Tui-Gewinn bricht wegen Boeing-Flugverbot um fast die Hälfte ein

Das Flugverbot für die Boeing 737 MAX-Flugzeuge hat beim deutschen Reisekonzern Tui 2019 zu einem Gewinnrückgang um fast die Hälfte geführt. (Archivbild)

Das Flugverbot für die Boeing 737 MAX-Flugzeuge hat beim deutschen Reisekonzern Tui 2019 zu einem Gewinnrückgang um fast die Hälfte geführt. (Archivbild)

Der weltgrösste Reisekonzern Tui hat im Geschäftsjahr 2019 deutlich weniger Gewinn gemacht als im Vorjahr. Verhagelt wurde das Ergebnis vom Flugverbot für den Mittelstreckenjet Boeing 737 Max.

Der Nettogewinn sackte von 727,2 Millionen Euro auf 416,2 Millionen Euro ab - ein Minus von 42,8 Prozent, wie der Konzern am Mittwoch in Hannover mitteilte.

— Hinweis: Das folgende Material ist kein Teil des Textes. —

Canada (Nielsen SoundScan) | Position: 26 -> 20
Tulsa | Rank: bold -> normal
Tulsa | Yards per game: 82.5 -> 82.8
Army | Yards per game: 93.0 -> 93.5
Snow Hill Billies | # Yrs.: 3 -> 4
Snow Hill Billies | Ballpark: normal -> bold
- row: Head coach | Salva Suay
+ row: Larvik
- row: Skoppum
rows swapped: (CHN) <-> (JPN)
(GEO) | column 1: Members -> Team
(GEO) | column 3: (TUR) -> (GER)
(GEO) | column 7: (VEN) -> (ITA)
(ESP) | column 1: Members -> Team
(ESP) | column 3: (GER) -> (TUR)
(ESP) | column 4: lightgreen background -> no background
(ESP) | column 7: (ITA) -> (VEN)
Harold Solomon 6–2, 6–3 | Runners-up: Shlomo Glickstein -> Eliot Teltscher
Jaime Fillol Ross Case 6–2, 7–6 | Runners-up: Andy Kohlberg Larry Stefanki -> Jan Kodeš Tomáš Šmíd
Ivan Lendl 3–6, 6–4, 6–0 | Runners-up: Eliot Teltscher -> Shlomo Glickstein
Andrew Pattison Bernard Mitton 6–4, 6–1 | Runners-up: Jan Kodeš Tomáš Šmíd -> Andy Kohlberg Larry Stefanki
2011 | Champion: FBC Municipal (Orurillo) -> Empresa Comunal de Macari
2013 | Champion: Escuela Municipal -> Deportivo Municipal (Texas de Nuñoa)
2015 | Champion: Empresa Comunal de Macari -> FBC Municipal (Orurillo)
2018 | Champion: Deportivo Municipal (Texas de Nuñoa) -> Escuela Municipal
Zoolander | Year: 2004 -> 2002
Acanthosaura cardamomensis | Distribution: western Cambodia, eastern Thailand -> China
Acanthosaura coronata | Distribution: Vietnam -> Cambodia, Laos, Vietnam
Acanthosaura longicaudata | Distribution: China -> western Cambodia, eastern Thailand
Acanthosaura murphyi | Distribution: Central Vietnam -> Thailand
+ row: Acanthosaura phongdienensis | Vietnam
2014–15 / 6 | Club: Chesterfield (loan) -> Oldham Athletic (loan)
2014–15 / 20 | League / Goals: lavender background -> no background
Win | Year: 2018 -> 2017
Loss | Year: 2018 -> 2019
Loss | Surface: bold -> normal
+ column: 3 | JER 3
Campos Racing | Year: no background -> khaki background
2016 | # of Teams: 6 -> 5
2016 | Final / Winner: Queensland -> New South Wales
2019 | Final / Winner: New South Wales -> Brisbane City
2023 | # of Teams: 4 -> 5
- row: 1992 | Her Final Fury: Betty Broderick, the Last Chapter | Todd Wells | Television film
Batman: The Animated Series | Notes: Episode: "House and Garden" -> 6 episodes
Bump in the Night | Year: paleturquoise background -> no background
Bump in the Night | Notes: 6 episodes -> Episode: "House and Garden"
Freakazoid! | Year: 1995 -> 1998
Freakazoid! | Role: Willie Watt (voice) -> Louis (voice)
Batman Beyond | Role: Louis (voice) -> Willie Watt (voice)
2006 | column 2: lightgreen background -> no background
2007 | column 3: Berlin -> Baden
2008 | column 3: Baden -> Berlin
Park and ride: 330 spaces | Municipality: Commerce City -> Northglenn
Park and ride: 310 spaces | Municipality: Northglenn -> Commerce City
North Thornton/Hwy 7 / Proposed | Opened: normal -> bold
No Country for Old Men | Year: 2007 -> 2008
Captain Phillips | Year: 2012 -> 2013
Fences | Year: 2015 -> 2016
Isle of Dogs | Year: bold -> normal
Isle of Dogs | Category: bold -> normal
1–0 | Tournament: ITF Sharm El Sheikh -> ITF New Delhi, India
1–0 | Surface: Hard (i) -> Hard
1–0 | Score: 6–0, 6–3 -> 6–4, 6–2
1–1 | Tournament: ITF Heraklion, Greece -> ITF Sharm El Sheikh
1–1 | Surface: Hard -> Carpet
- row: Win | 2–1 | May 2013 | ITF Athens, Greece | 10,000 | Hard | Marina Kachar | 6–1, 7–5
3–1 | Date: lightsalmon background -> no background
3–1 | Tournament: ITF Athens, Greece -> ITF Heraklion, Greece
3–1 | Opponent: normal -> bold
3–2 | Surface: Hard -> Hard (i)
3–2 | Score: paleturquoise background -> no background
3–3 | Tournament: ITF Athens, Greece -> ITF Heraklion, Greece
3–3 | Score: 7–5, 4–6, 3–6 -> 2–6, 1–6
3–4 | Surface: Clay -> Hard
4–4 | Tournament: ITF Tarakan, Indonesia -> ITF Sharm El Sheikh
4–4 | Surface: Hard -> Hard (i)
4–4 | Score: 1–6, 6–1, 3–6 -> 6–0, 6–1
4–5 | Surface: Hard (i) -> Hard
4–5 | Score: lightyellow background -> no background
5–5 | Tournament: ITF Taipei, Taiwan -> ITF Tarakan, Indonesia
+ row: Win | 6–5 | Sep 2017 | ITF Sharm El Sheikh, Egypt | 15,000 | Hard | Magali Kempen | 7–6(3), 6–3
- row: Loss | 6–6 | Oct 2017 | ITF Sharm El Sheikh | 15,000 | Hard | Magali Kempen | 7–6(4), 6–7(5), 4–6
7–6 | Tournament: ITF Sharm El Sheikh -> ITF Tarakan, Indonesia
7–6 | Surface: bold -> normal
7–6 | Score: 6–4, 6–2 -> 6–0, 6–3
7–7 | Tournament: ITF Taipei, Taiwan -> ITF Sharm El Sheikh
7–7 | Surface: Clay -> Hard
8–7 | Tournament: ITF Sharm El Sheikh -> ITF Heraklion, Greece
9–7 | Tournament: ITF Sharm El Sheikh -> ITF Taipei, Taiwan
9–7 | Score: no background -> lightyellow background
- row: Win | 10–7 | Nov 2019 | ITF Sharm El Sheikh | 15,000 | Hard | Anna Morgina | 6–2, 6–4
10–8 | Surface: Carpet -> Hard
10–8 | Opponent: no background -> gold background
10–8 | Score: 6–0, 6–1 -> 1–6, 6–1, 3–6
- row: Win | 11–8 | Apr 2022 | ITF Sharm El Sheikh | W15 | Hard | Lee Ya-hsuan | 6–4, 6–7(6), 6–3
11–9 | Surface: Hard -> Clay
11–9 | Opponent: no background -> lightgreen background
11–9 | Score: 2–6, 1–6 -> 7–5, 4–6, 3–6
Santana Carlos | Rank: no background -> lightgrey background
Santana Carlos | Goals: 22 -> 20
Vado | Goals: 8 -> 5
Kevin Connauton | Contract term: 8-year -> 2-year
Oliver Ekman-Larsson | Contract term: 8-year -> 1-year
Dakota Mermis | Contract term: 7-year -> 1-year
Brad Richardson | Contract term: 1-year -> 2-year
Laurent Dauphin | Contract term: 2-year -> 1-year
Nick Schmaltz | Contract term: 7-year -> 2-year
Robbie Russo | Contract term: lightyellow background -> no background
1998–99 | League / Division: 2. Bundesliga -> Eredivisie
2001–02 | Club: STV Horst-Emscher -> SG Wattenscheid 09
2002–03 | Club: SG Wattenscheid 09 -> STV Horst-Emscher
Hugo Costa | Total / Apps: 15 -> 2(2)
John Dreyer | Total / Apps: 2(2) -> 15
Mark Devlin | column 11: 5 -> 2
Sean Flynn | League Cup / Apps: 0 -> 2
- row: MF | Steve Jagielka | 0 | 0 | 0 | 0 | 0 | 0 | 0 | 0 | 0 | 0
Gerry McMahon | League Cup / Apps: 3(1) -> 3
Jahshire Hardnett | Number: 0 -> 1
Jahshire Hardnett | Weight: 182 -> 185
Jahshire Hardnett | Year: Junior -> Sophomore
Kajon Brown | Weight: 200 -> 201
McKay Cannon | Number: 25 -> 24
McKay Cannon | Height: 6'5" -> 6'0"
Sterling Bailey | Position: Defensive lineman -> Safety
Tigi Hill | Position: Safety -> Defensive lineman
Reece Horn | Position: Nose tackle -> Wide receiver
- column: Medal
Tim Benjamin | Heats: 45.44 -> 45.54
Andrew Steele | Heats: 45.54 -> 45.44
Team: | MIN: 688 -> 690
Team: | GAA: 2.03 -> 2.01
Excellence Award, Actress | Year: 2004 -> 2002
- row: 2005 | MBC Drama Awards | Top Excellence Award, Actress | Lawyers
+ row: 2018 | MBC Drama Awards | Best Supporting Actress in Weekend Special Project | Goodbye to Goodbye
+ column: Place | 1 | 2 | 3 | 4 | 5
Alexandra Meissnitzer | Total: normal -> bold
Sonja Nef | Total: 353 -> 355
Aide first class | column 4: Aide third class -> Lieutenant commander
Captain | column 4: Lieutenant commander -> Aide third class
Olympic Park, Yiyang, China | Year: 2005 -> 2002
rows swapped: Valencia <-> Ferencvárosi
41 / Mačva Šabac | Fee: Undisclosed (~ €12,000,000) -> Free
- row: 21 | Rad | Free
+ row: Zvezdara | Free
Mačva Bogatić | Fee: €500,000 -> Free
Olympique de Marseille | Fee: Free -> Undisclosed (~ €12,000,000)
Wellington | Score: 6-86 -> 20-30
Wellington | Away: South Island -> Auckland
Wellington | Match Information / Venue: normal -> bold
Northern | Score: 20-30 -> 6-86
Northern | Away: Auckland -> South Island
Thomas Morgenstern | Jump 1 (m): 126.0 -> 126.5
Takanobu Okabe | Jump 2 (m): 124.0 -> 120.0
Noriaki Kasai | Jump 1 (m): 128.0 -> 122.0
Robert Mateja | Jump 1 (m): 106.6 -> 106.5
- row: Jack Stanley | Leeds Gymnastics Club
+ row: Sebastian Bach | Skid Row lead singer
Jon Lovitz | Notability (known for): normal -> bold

Tui hat 15 Boeing 737 Max in der Flotte und musste Ersatzflugzeuge mieten. Der um Sondereffekte bereinigte operative Gewinn (bereinigtes Ebita) fiel um knapp 22 Prozent auf 893,3 Millionen Euro. Zudem teilte Tui mit, dass die Aktionäre künftig mit deutlich geringeren Dividenden rechnen müssen.